[Activity]: Write out every record below exactly as given. Leave the pictures out.

'''

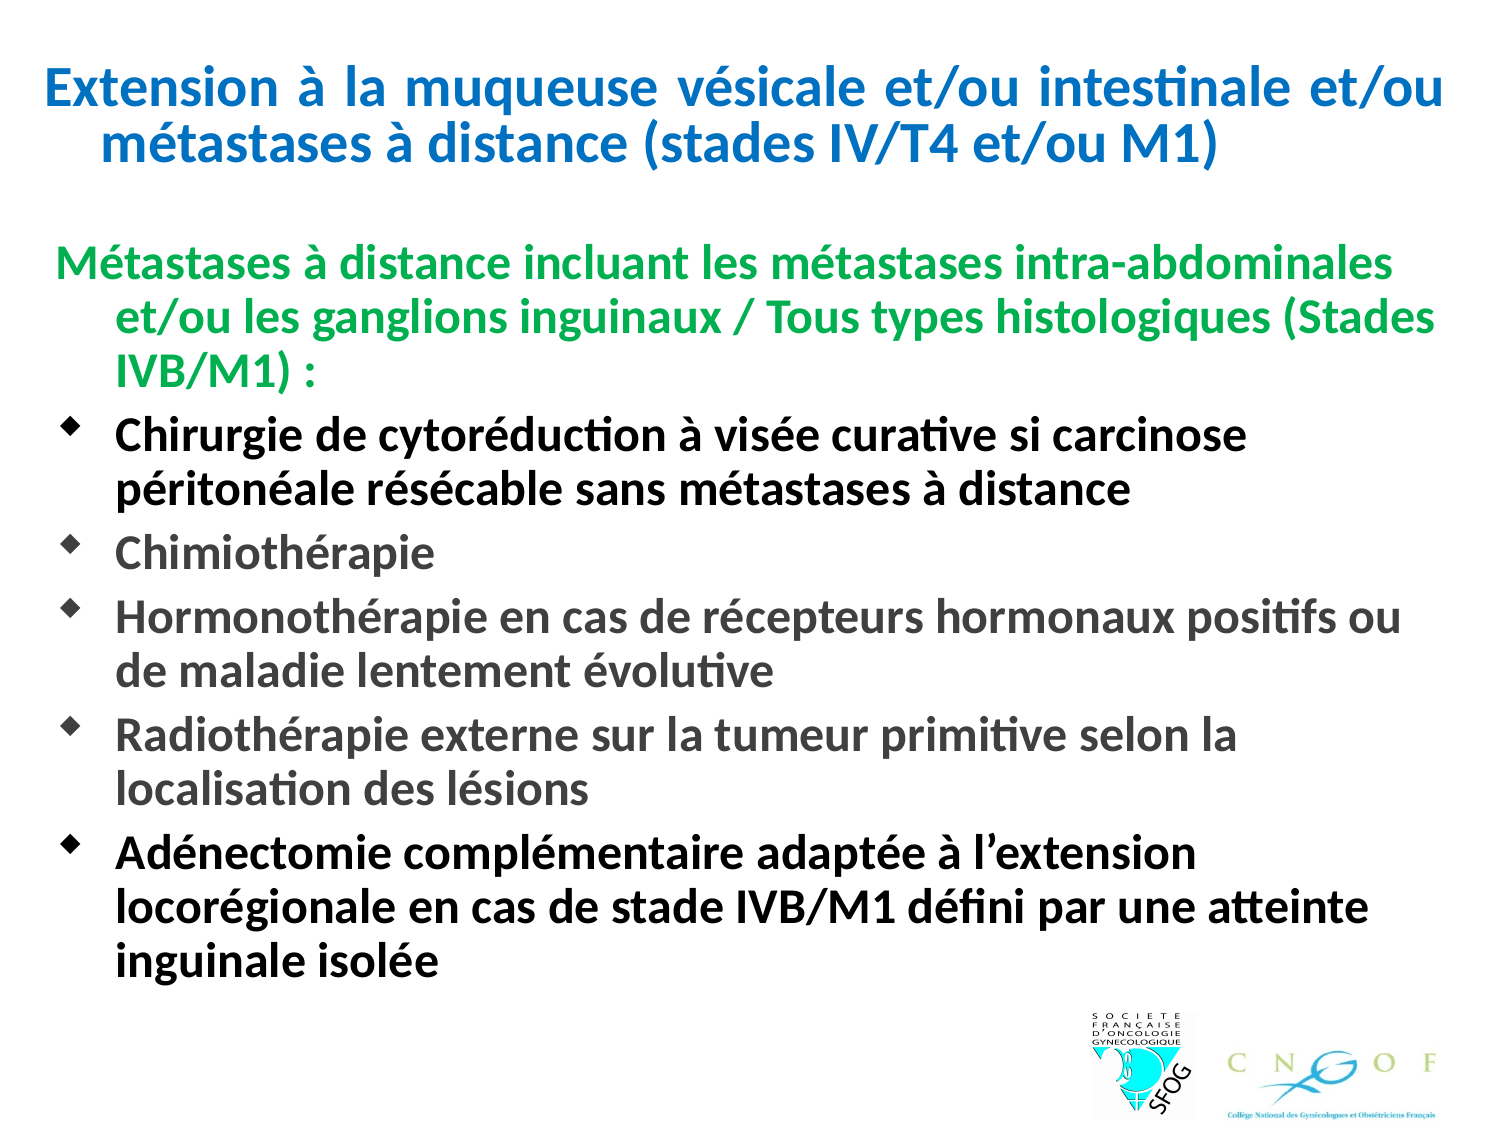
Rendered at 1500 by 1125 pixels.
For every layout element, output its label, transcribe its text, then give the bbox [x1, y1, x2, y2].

list Extension à la muqueuse vésicale et/ou intestinale et/ou métastases à distance (stades IV/T4 et/ou M1) [29, 54, 1462, 232]
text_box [1092, 1012, 1442, 1125]
text_box Métastases à distance incluant les métastases intra-abdominales et/ou les ganglions inguinaux / Tous types histologiques (Stades IVB/M1) : Chirurgie de cytoréduction à visée curative si carcinose péritonéale résécable sans métastases à distance Chimiothérapie Hormonothérapie en cas de récepteurs hormonaux positifs ou de maladie lentement évolutive Radiothérapie externe sur la tumeur primitive selon la localisation des lésions Adénectomie complémentaire adaptée à l’extension locorégionale en cas de stade IVB/M1 défini par une atteinte inguinale isolée [41, 184, 1471, 1012]
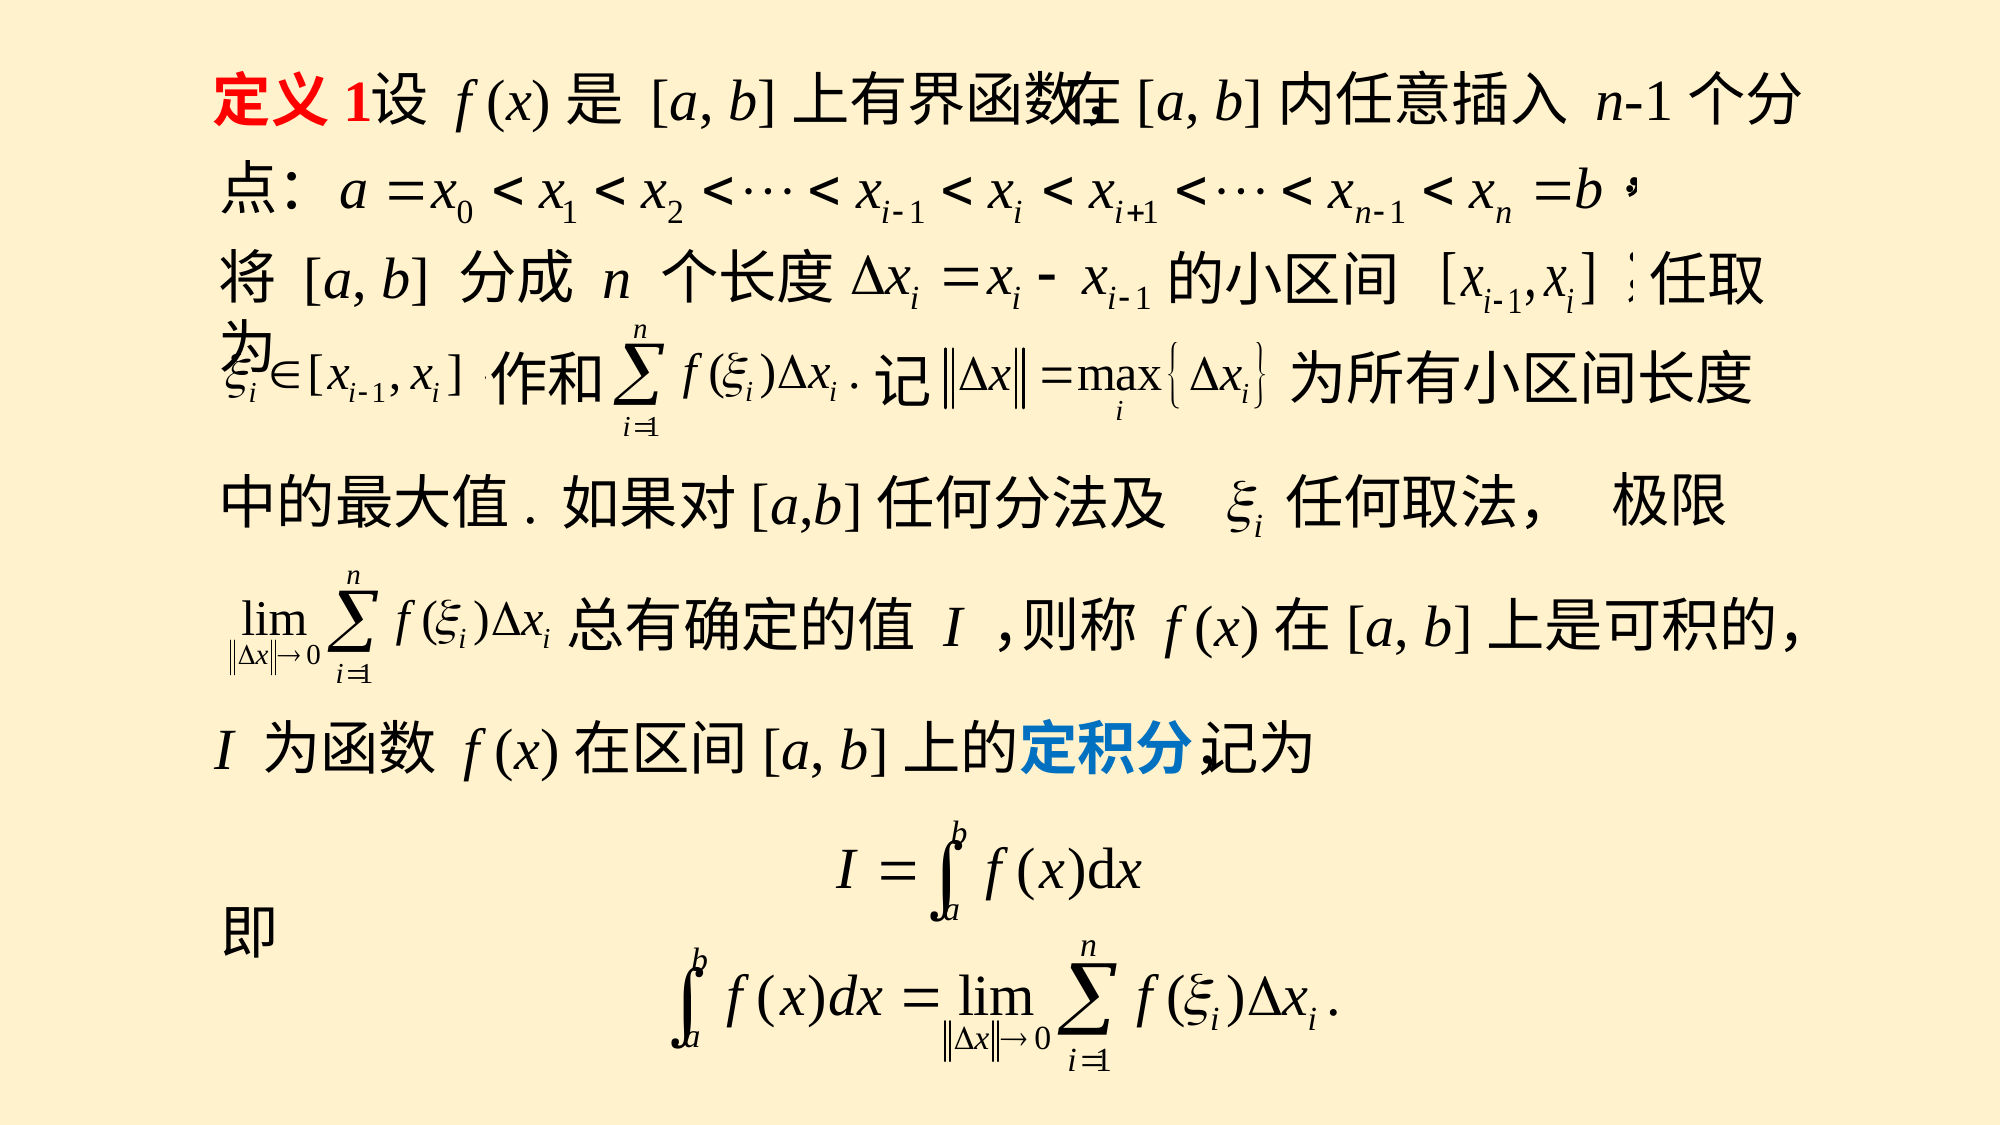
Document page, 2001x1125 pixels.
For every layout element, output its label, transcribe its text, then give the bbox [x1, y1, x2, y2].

text_box 定义1 [198, 55, 402, 141]
text_box I 为函数 f (x)在区间[a, b]上的定积分， [184, 703, 1185, 789]
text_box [857, 333, 1773, 427]
text_box 记为 [1185, 703, 1332, 789]
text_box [831, 813, 1169, 926]
text_box 则称 f (x)在[a, b]上是可积的， [1053, 580, 1864, 665]
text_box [658, 926, 1342, 1077]
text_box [203, 232, 1633, 324]
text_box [336, 158, 1637, 230]
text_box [225, 558, 1053, 688]
text_box 中的最大值. [203, 457, 547, 543]
text_box 任取 [1634, 234, 1794, 320]
text_box 即 [205, 887, 314, 973]
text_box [547, 455, 1770, 545]
text_box 在[a, b]内任意插入 n-1个分 [1049, 54, 1819, 140]
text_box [222, 311, 861, 441]
text_box 点： [204, 143, 351, 229]
text_box 设 f (x)是 [a, b]上有界函数， [355, 54, 1049, 140]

'''

[Result for this task]:
Rendered at 1500 by 1125 pixels.
For every layout element, output its label, transcribe its text, then give the bbox [x1, y1, x2, y2].

list Extension à la muqueuse vésicale et/ou intestinale et/ou métastases à distance (stades IV/T4 et/ou M1) [29, 54, 1462, 232]
text_box [1092, 1012, 1442, 1125]
text_box Métastases à distance incluant les métastases intra-abdominales et/ou les ganglions inguinaux / Tous types histologiques (Stades IVB/M1) : Chirurgie de cytoréduction à visée curative si carcinose péritonéale résécable sans métastases à distance Chimiothérapie Hormonothérapie en cas de récepteurs hormonaux positifs ou de maladie lentement évolutive Radiothérapie externe sur la tumeur primitive selon la localisation des lésions Adénectomie complémentaire adaptée à l’extension locorégionale en cas de stade IVB/M1 défini par une atteinte inguinale isolée [41, 184, 1471, 1012]
Document page, 2001x1125 pixels.
For every layout element, output its label, transcribe its text, then give the bbox [x1, y1, x2, y2].

text_box 定义1 [198, 55, 402, 141]
text_box I 为函数 f (x)在区间[a, b]上的定积分， [184, 703, 1185, 789]
text_box [857, 333, 1773, 427]
text_box 记为 [1185, 703, 1332, 789]
text_box [831, 813, 1169, 926]
text_box 则称 f (x)在[a, b]上是可积的， [1053, 580, 1864, 665]
text_box [658, 926, 1342, 1077]
text_box [203, 232, 1633, 324]
text_box [336, 158, 1637, 230]
text_box [225, 558, 1053, 688]
text_box 中的最大值. [203, 457, 547, 543]
text_box 任取 [1634, 234, 1794, 320]
text_box 即 [205, 887, 314, 973]
text_box [547, 455, 1770, 545]
text_box 在[a, b]内任意插入 n-1个分 [1049, 54, 1819, 140]
text_box [222, 311, 861, 441]
text_box 点： [204, 143, 351, 229]
text_box 设 f (x)是 [a, b]上有界函数， [355, 54, 1049, 140]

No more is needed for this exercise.